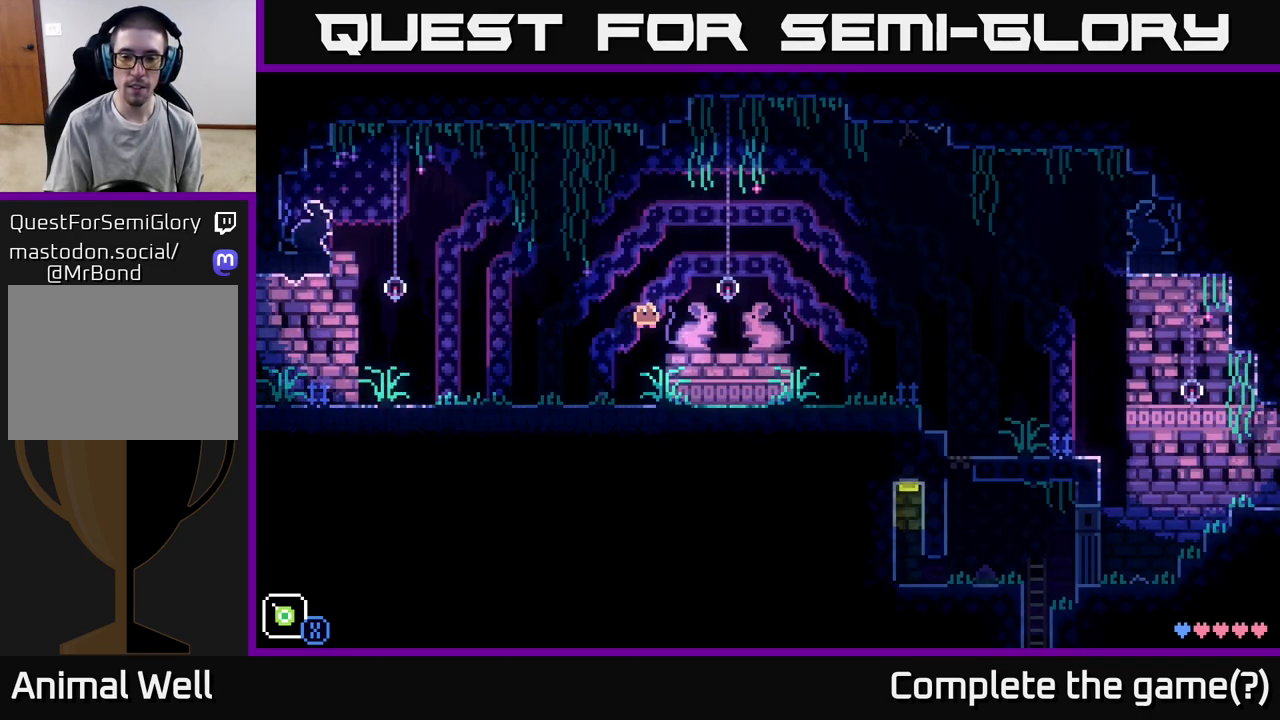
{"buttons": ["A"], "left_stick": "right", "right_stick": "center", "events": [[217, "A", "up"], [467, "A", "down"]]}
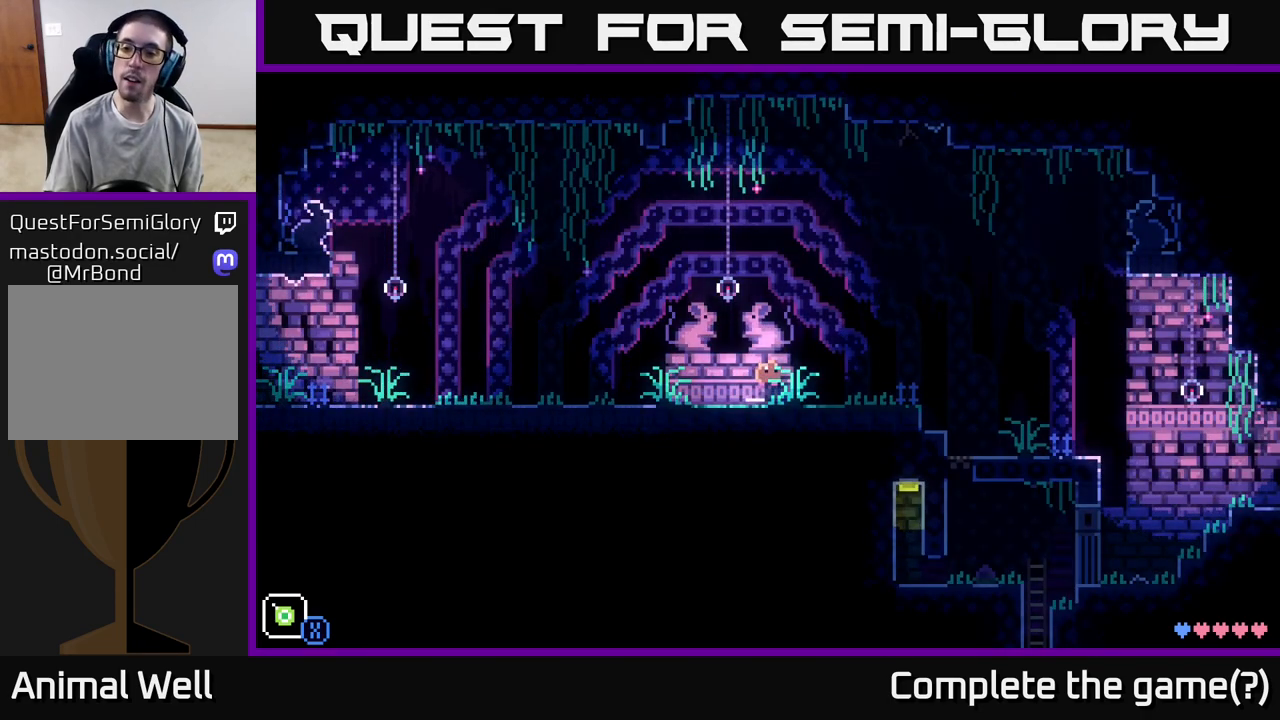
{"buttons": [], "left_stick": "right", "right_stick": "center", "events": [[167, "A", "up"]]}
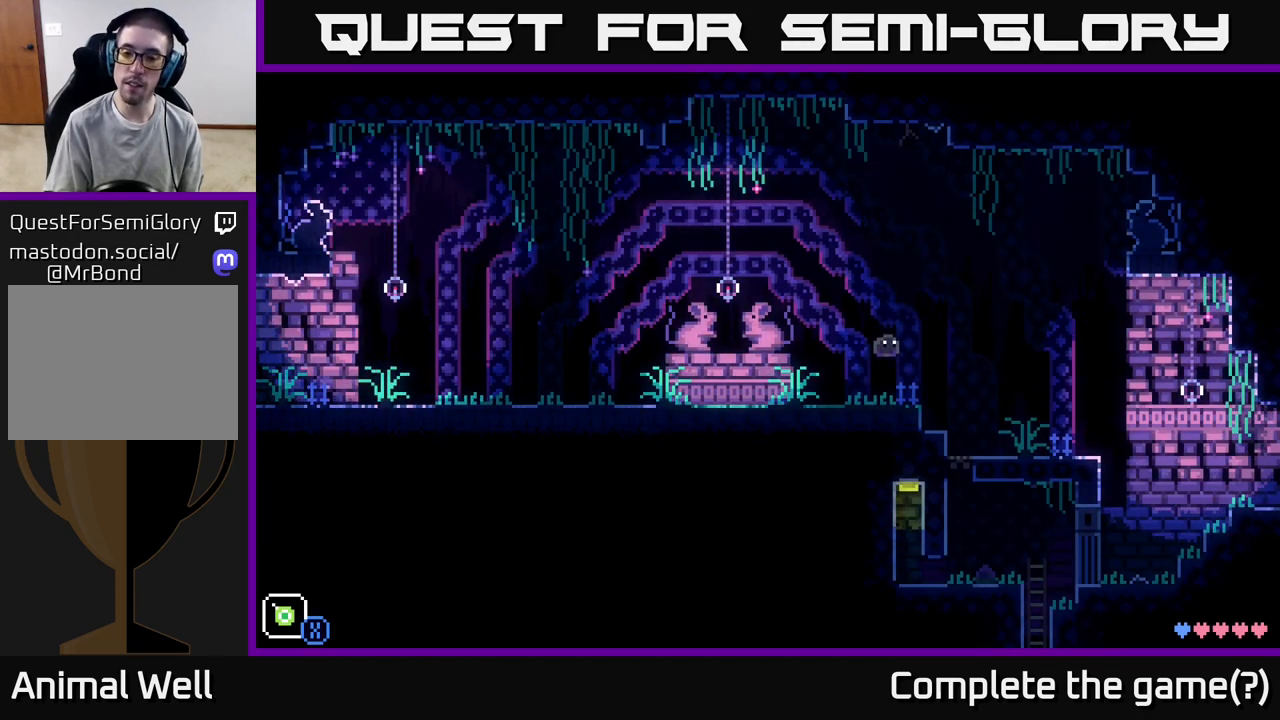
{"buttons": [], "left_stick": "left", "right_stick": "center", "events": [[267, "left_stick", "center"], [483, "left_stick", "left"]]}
--
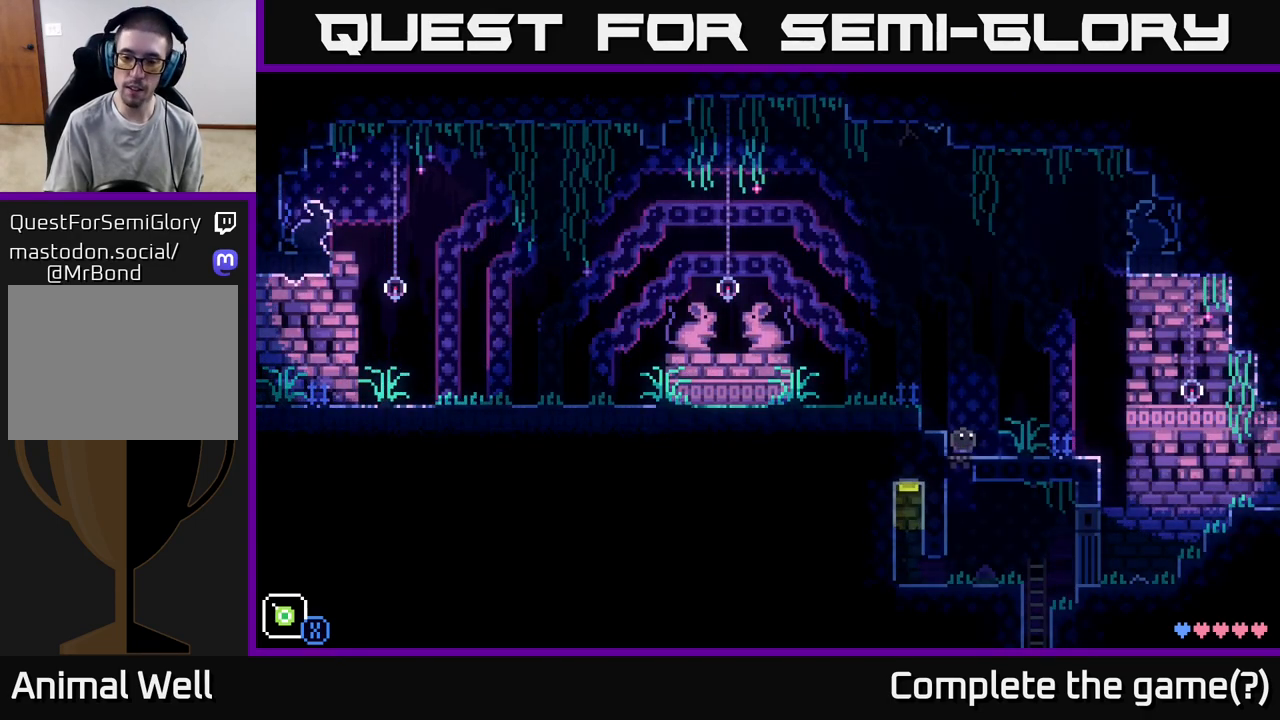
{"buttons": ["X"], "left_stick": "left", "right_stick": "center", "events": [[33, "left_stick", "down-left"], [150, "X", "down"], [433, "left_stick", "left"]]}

__Exercise aim__. Search the listing for the string "down". Copy each line where it turns up.

__Solution below__.
{"buttons": ["A"], "left_stick": "right", "right_stick": "center", "events": [[217, "A", "up"], [467, "A", "down"]]}
{"buttons": ["X"], "left_stick": "left", "right_stick": "center", "events": [[33, "left_stick", "down-left"], [150, "X", "down"], [433, "left_stick", "left"]]}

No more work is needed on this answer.